Cerchiamo di fare, per quanto possibile, un esempio pratico di quanto detto fino a questo punto, anche se sarà, per forze di cose, semplificato, limitato e incompleto.

L’origine del trauma

Supponiamo che l’AT a cui è collegato un bambino suggerisca che è sbagliato prendere a schiaffi le altre persone.

Nel momento in cui eventualmente accada che il bambino venga preso a schiaffi, egli subirà il trauma del dover vivere un’esperienza che, interiormente, grazie ai modelli suggeriti dall’AT, percepisce come sbagliata.

A quel punto, al suo interno viene a crearsi una vibrazione di incertezza (molto spesso legata alla paura e, quindi, al corpo astrale) che porta come conseguenza la creazione di una turbolenza vibratoria nel corpo inferiore più direttamente coinvolto nell’episodio (oltre a piccole turbolenze minori negli altri copri inferiori).

Questa turbolenza vibratoria (ricordate il concetto di fantasma?) ha la conseguenza di irrigidire il corpo interessato (in realtà non l’intero corpo, per fortuna, ma solo una sua porzione) cosicché l’Io del bambino non può più lasciare fluire liberamente i dati attraverso i suoi corpi inferiori.

Si crea, così, una sorta di frattura parziale dell’Io che vede diventare inaccessibile una parte di .

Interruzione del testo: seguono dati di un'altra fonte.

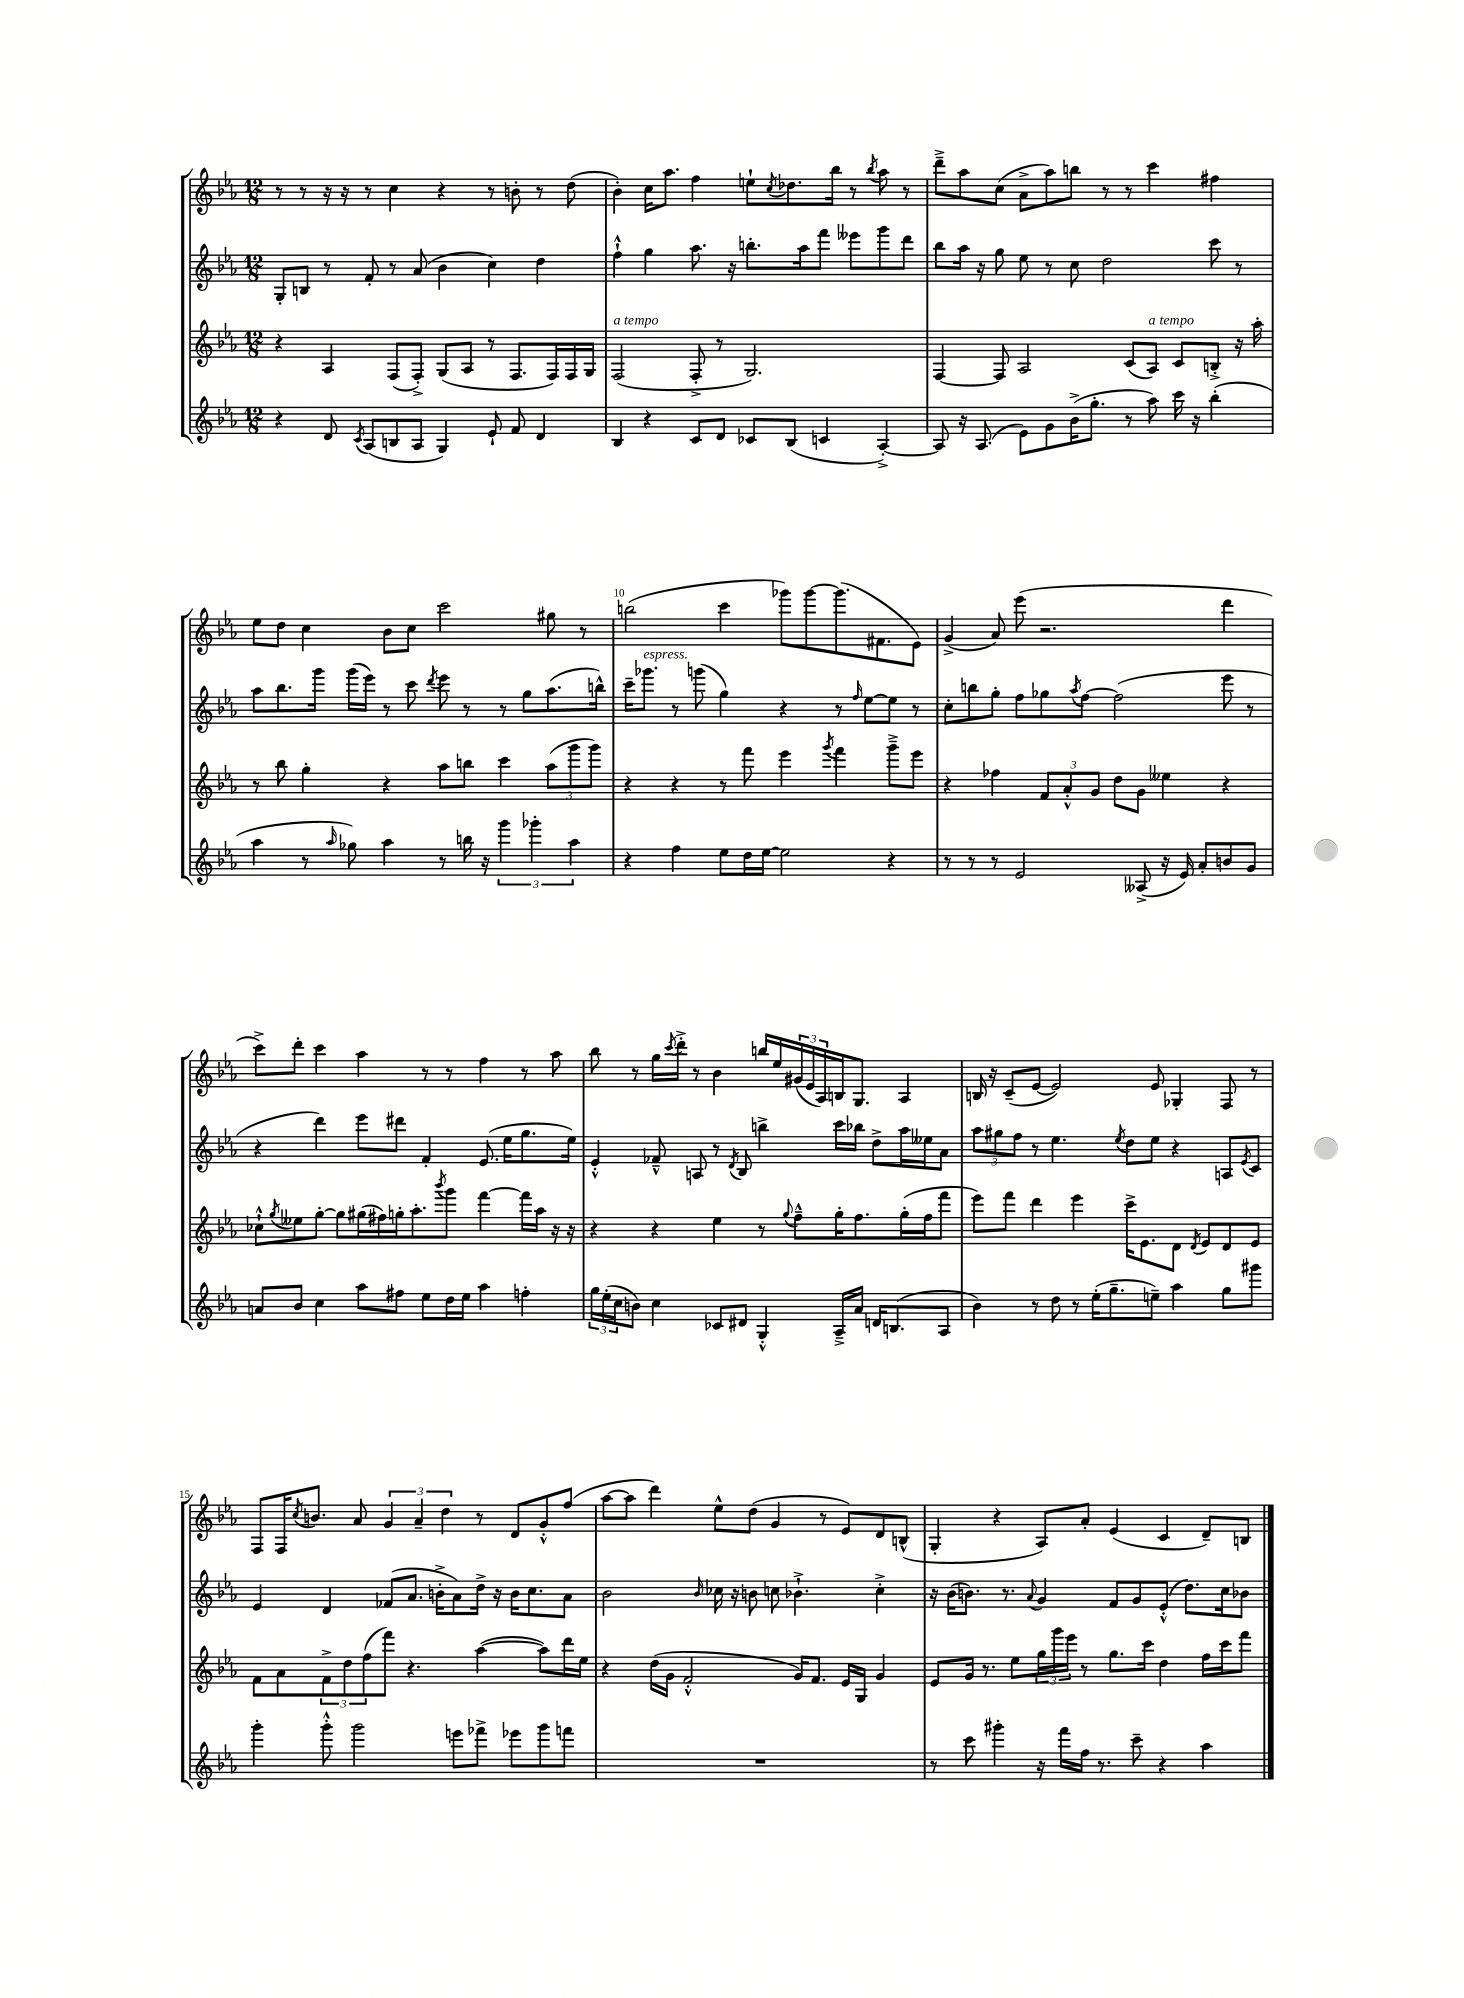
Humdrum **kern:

**kern	**kern	**kern	**kern
*part4	*part3	*part2	*part1
*staff4	*staff3	*staff2	*staff1
*clefG2	*clefG2	*clefG2	*clefG2
*k[b-e-a-]	*k[b-e-a-]	*k[b-e-a-]	*k[b-e-a-]
*M12/8	*M12/8	*M12/8	*M12/8
=6	=6	=6	=6
4r	4r	8G'/L	8r
.	.	8Bn/J	8r
8d/	4A-/	8r	16r
.	.	.	16r
8qc/	.	.	.
(8A-/L	.	8f'/	8r
8Bn/	(8F/L	8r	4cc\
8A-/J	8F'^/J)	(8a-/	.
4G/)	(8G/L	4b-\	4r
.	8A-/J	.	.
8e-`/	8r	4cc\)	8r
8f/	8.F/L	.	8bn'\
4d/	.	4dd\	8r
.	16F/L)	.	.
.	16F/	.	(8dd\
.	16G/JJ	.	.
=7	=7	=7	=7
!	!LO:TX:a:i:t=a tempo	!	!
4B-/	(2F/	4ff`^^\	4b-'\)
4r	.	4gg\	16cc\KL
.	.	.	8.aa-\J
8c/L	8F'^/	8.aa-\	4ff\
8d/J	8r	.	.
.	.	16r	.
8c-X/L	2.G/)	8.bbn'\L	8een`\L
.	.	.	8qcc/
(8B-/J	.	.	8.dd-X\
.	.	16aa-\k	.
4cn/	.	8fff\J	.
.	.	.	16bb-\Jk
.	.	8eee--X\L	8r
.	.	.	8qbb-/
[4A-'^/)	.	8ggg\	8aa-\
.	.	8ddd\J	8r
=8	=8	=8	=8
8A-/]	[4F/	8bb-\L	8ddd~^\L
16r	.	16aa-\Jk	8aa-\
(8.A-/	.	16r	.
.	8F/]	8gg\	(8cc\J
8e-\L)	2A-/	8ee-\	8a-^\L
8g\	.	8r	8aa-\)
(16b-^\K	.	8cc\	8bbn\J
8.gg'\J	.	.	.
.	.	2dd\	8r
8r	(8c/L	.	8r
!	!LO:TX:a:i:t=a tempo	!	!
8aa-\)	8A-/J)	.	4ccc\
16ccc\	8c/L	.	.
16r	.	.	.
(4bb-'\	8Bn'^/J	8ccc\	4ff#X\
.	16r	8r	.
.	16aa-'\	.	.
!!LO:LB:g=z
=9	=9	=9	=9
4aa-\	8r	8aa-\L	8ee-\L
.	8bb-\	8.bb-\	8dd\J
8r	4gg'\	.	4cc\
.	.	16ggg\Jk	.
16qqaa-/	.	.	.
8gg-X\)	.	(16ggg\LL	.
.	.	16eee-\JJ)	.
4aa-\	4r	8r	8b-\L
.	.	8ccc\	8cc\J
.	.	8qddd/	.
8r	8aa-\L	8eee-\	2ccc\
16bbn\	8bbn\J	8r	.
16r	.	.	.
6ggg\	4ccc\	8r	.
.	.	8gg\L	.
6ggg-X'\	.	.	.
.	(12aa-\L	(8.aa-\	8gg#X\
6aa-\	12ggg\	.	.
.	.	.	8r
.	12ggg\J)	.	.
.	.	16bbn^^\Jk)	.
=10	=10	=10	=10
4r	4r	16ccc~\KL	(2bbn\
!	!	!LO:TX:a:i:t=espress.	!
.	.	8.ggg-X\J	.
4ff\	4r	8r	.
.	.	(8gggn\	.
8ee-\L	8r	4gg\)	4ccc\
16dd\L	8fff\	.	.
[16ee-\JJ	.	.	.
2ee-\]	4eee-\	4r	8ggg-X\L)
.	.	.	[8ggg-\
.	8qggg/	.	.
.	4fff\	8r	(8.ggg-\]
.	.	16qqff/	.
.	.	[8ee-\L	.
.	.	.	8.f#X\
4r	8ggg~^\L	8ee-\J]	.
.	8eee-\J	8r	8e-\J)
=11	=11	=11	=11
8r	4r	8cc'\L	(4g^/
8r	.	8bbn\	.
8r	4ff-X\	8gg'\J	8a-/)
2e-/	.	8ff\L	(8eee-\
.	12f/L	8gg-X\	2.r
.	12a-'^^/	.	.
.	.	8qaa-/	.
.	.	[8ff\J	.
.	12g/J	.	.
.	8dd\L	(2ff\]	.
(8A--X^/	8g\J	.	.
16r	4ee--X\	.	.
16e-/)	.	.	.
8a-'/L	.	.	.
8bn/	4r	8eee-\	4ddd\
8g/J	.	8r	.
!!LO:LB:g=z
=12	=12	=12	=12
8an/L	8cc-X`^^\L	4r	8ccc^\L)
.	8qgg/	.	.
8b-/J	8ee--X\	.	8ddd'\J
4cc\	[8gg'\J	4ddd\)	4ccc\
.	8gg\L]	.	.
8aa-\L	(16gg#X\L	8eee-\L	4aa-\
.	16ff#X\)	.	.
8ff#X\J	16ggn'\J	8ddd#X\J	.
.	8.aa-'\	.	.
8ee-\L	.	4f'/	8r
.	8qbbb-/	.	.
16dd\L	8ggg\J	.	8r
16ee-\JJ	.	.	.
4aa-\	[4fff\	(8.e-/	4ff\
.	.	16ee-\KL	.
4ffn'\	16fff\LL]	8.gg\	8r
.	16aa-\JJ	.	.
.	16r	.	8aa-\
.	16r	16ee-\Jk)	.
=13	=13	=13	=13
24gg\LL	4r	4e-'^^/	8bb-\
(24ee-'\	.	.	.
24cc\J	.	.	.
8bn\J)	.	.	8r
4cc\	4r	8f-X~^^/	16gg\LL
.	.	.	8qccc/
.	.	.	16ddd'^\JJ
.	.	8An/	8r
8c-X/L	4ee-\	8r	4b-\
.	.	8qd/	.
8d#X/J	.	8B-/	.
4G'^^/	8r	4bbn^\	16bbn/LL
.	.	.	16ee-/
.	8qqgg/	.	.
.	8ff~^^\L	.	(24g#X/
.	.	.	24e-/
.	.	.	24A-/)
16A-~^/LL	16gg'\K	16ccc\LL	16Bn/J
16a-/JJ	8.ff\	16bb-X\JJ	8.G/J
16dn/KL	.	8dd^\L	.
(8.Bn/	.	.	.
.	(16gg'\L	16aa-\L	4A-/
.	16ff\J	16ee--X\J	.
8A-/J	8fff\J	8a-\J	.
=14	=14	=14	=14
4b-\)	8eee-\L)	12aa-\L	16Bn/
.	.	.	16r
.	.	12gg#X\	.
.	8fff\J	.	(8c~/L
.	.	12ff\J	.
8r	4ddd\	8r	[8e-/J
8dd\	.	4.ee-\	2e-/])
8r	4eee-\	.	.
(16ee-'\KL	.	.	.
8.gg~\	.	.	.
.	.	8qee-/	.
.	16ccc^\KL	8dd\L	.
.	8.e-\	.	.
8een~\J)	.	8ee-\J	8e-/
4aa-\	8d\J	4r	4G-X'/
.	8qd/	.	.
.	8e-/L	.	.
8gg\L	8d/	8An/L	8F/
.	.	8qe-/	.
8ggg#X\J	8e-/J	8c/J	8r
!!LO:LB:g=z
=15	=15	=15	=15
4ggg'\	8f\L	4e-/	8F/L
.	8a-\	.	16F/K
.	.	.	8qcc/
.	.	.	8.bn/J
8ggg'^^\	12f^\	4d/	.
.	12dd\	.	.
2ggg\	.	.	8a-/
.	(12ff\	.	.
.	8fff\J)	(8f-X/L	6g/
.	4.r	8.a-/J	.
.	.	.	6a-~/
.	.	16bn'^\KL	.
.	.	.	6dd\
8eeen\L	.	8a-\)	.
8fff-X^\J	([4aa-\	16dd^\Jk	8r
.	.	16r	.
8eee-X\L	.	16b\KL	8d/L
.	.	8.cc\	.
8ggg\	8aa-\L])	.	8g'^^/
8fffn\J	16ddd\L	8a-\J	(8ff/J
.	16ee-\JJ	.	.
=16	=16	=16	=16
1.r	4r	2b-\	[8aa-\L
.	.	.	8aa-\J]
.	(16dd\LL	.	4ddd\)
.	16g\JJ	.	.
.	2f'^^/	.	.
.	.	16qqb-/	.
.	.	16cc-X\	8ee-^^\L
.	.	16r	.
.	.	8bn\	(8dd\J
.	.	8ccn\	4g/
.	16g/KL)	4.b-X`^\	.
.	8.f/J	.	.
.	.	.	8r
.	16e-/LL	.	8e-/L)
.	16G/JJ	.	.
.	4g/	4cc'^\	8d/
.	.	.	(8Bn^^/J
=17	=17	=17	=17
8r	8e-/L	16r	4G'/
.	.	(16b-\KL	.
8ccc\	16g/Jk	8.bn\J)	.
.	8.r	.	.
4ggg#X'\	.	.	4r
.	.	8.r	.
.	8ee-\L	.	.
.	.	8qqa-/	.
16r	24gg\L	4g/	8A-/L)
.	24ggg\	.	.
16fff\LL	.	.	.
.	24eee-\JJ	.	.
16ff\JJ	8r	.	8a-'/J
8.r	.	.	.
.	8.gg\L	8f/L	(4e-/
8ccc~\	.	8g/	.
.	16ccc\Jk	.	.
4r	4dd\	(8e-'^^/J	4c/
.	.	8.dd\L)	.
4aa-\	16ff\LL	.	8d~/L)
.	16ccc\J	16cc\k	.
.	8fff\J	8b-X\J	8Bn/J
==	==	==	==
*-	*-	*-	*-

La manifestazione del trauma si manifesterà sul piano fisico attraverso il comportamento dell’individuo in questione (i cosiddetti complessi) portando a disturbi dell’affettività se il corpo interessato è principalmente l’astrale, a disturbi della sfera mentale o a disturbi fisiologici nel caso che i corpi più interessati siano rispettivamente quello mentale o quello fisico.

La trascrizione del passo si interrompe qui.